WHAT ELSE IS HAPPENING ELSEWHERE ON THE GROUND IN UKRAINE?

In the northeast, Russian forces were blockading Kharkiv, Ukraine’s second-largest city, even as efforts have been made to create new humanitarian corridors around it and other urban centers.

In multiple areas around Kyiv, heavy artillery fire sent residents scurrying for shelter as air raid sirens wailed. An ammunition depot outside the city was shelled overnight, sending billowing black smoke into the sky, according to video provided by emergency workers.

Britain’s Defense Ministry said Russian ground forces that had been north of Kyiv for most of the war had edged to within 25 kilometers (15 miles) of the city center and spread out, likely to support an attempted encirclement.

Russian airstrikes also again hit the airport in Ivano-Frankivsk, another city in western Ukraine south of Lviv and 250 kilometers away from Ukraine’s border with NATO members Slovakia and Hungary.
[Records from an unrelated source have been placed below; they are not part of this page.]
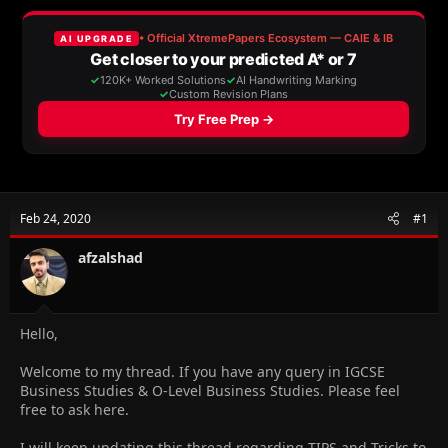
a
t
d
d
s
a
t
t
a
e
r
t
e
r
Feb 24, 2020
#1
afzalshad
Hello,
Welcome to my thread. If you have any query in IGCSE
Business Studies & O-Level Business Studies. Please feel
free to ask here.
I will keep updating this thread regarding TIPS and Tricks to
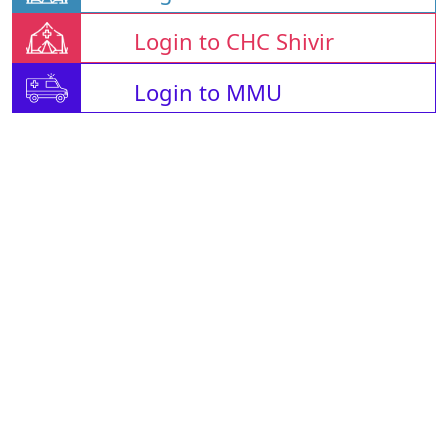
Login to CHC Shivir
Login to MMU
The city’s Mayor Ruslan Martsinkiv, who reported the strikes on the airport on Sunday, said Russia’s goal was “to sow panic and fear.” The airport has a military area.

THE MOST VULNERABLE

Ukraine's chief prosecutor’s office says at least 85 children have been killed since the invasion began on Feb. 24, and over 100 wounded. At least 2.5 million people have fled the country, according to the United Nations refugee agency.

About 60 child cancer patients from Ukraine boarded a medical train Saturday in Medyka, Poland, bound for hospitals in Warsaw and elsewhere. Medical workers carried some of the children in their arms, on stretchers and pushed them in wheelchairs at the train station near the Ukrainian border.

Dominik Daszuta, an anesthesiologist from Warsaw Hospital, said the train has transported 120 children with cancer so far.

Ukraine’s defense ministry said Saturday that Russian forces shelled a convoy of refugees fleeing Peremoha, a village about 20 kilometers (12 miles) northeast of Kyiv, killing seven people including a child.

The seven were among hundreds of people who tried to flee Peremoha. An unknown number of people were wounded, the report added.

Moscow has said it would establish humanitarian corridors out of conflict zones, but Ukrainian officials have accused Russia of disrupting those paths and firing on civilians.